"There is," says Dr. Mallez, "a form of anæmia to which the attention of physicians has not yet been called, and which yields marvelously to the employment of Vin Mariani; we allude to that state of profound depression of the economy, of extremely marked impoverishment of the blood, which also results from the prolonged abuse of balsamics in the treatment of diseases of the urinary passages.
"The number of persons who, attacked with blennorrhagia, use cubebs, copaiba, turpentine, etc., to a deplorable extent is considerable. So true is this that, out of a hundred young dyspeptics, we may affirm without fear of being in error that at least forty of them have become so by the use of balsamics.
"In like manner, the number of patients affected with urinary gravel whom the prolonged and excessive use of the agents just mentioned, has rendered dyspeptic and then neuropathic is enormous. Like the former, they owe the profound disorder of their digestive functions to the immoderate use of resins and oleo-resins.
"It is of the first importance, therefore, to relieve these persons by making them take, after having given them light laxatives and some preparations intended to strengthen the stomach, not iron, not cinchona, not, as we have said above, local tonics, which would be of little if any use, but diffusible tonics, that is to say, those that act upon the local condition and at the same time upon the general condition, and which, moreover, do not constipate.

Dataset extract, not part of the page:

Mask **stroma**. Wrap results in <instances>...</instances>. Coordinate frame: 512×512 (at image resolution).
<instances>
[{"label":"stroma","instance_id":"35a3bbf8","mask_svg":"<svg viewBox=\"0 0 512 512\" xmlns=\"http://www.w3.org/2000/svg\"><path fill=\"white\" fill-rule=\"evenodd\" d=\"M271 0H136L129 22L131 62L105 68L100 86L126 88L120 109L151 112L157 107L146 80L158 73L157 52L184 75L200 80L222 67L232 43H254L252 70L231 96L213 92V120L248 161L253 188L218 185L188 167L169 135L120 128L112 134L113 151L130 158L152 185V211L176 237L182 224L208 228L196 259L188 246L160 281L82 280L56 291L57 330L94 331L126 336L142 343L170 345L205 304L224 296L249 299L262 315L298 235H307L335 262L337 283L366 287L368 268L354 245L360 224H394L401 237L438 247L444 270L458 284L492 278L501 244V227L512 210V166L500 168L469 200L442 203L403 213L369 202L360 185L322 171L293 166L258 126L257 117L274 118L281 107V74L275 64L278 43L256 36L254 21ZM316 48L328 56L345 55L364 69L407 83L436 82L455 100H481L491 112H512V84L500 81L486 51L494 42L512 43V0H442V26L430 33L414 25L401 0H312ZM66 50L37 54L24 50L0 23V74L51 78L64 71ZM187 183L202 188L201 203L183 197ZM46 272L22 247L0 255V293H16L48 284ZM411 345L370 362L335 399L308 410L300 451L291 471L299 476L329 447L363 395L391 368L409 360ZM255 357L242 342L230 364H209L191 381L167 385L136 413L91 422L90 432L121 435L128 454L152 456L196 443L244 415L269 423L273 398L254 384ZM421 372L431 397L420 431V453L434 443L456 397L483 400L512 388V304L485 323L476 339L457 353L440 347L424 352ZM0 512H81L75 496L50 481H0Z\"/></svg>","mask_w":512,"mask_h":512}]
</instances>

"It is here that Vin Mariani, proves its great advantage and succeeds where other tonics have failed, in stimulating the functions of the stomach. On the one hand by the small quantity of tannin which it contains, on the other through the active principles of Coca, associated with the wine, which serves as a vehicle, exciting the vitality of each organ separately, not, however, without having previously exerted its vivifying action on the mucous membrane of the stomach itself." (Gazette des Hopitaux, Nov. 23, 1877.)
The analgesic properties of Vin Mariani have received a happy application in clinical laryngoscopy by Dr. Ch. Fauvel. This eminent specialist has made use of it for the past twenty-six years with unvarying success in all affections of the laryngeal mucous membrane, the air passages, and the vocal organs. In granular angina it takes the place of the topical medication and cauterizations which are so often injurious when they are used indiscriminately and to excess.
The employment of Vin Mariani rapidly relieves patients of the feeling of heat and tingling which is one of the most annoying symptoms of this very common disease of the throat. (Gazette des Hopitaux, May 12, 1877.)
Dr. Beverley Robinson recommends Vin Mariani as a heart tonic.
Dr. W. H. Pancoast says that Vin Mariani is a valuable preparation and a tonic of the highest merit.
Dr. Jules Bouvyer, of Cauteretz, employs it with success in certain affections of the larynx as an adjuvant to the sulphurous treatment.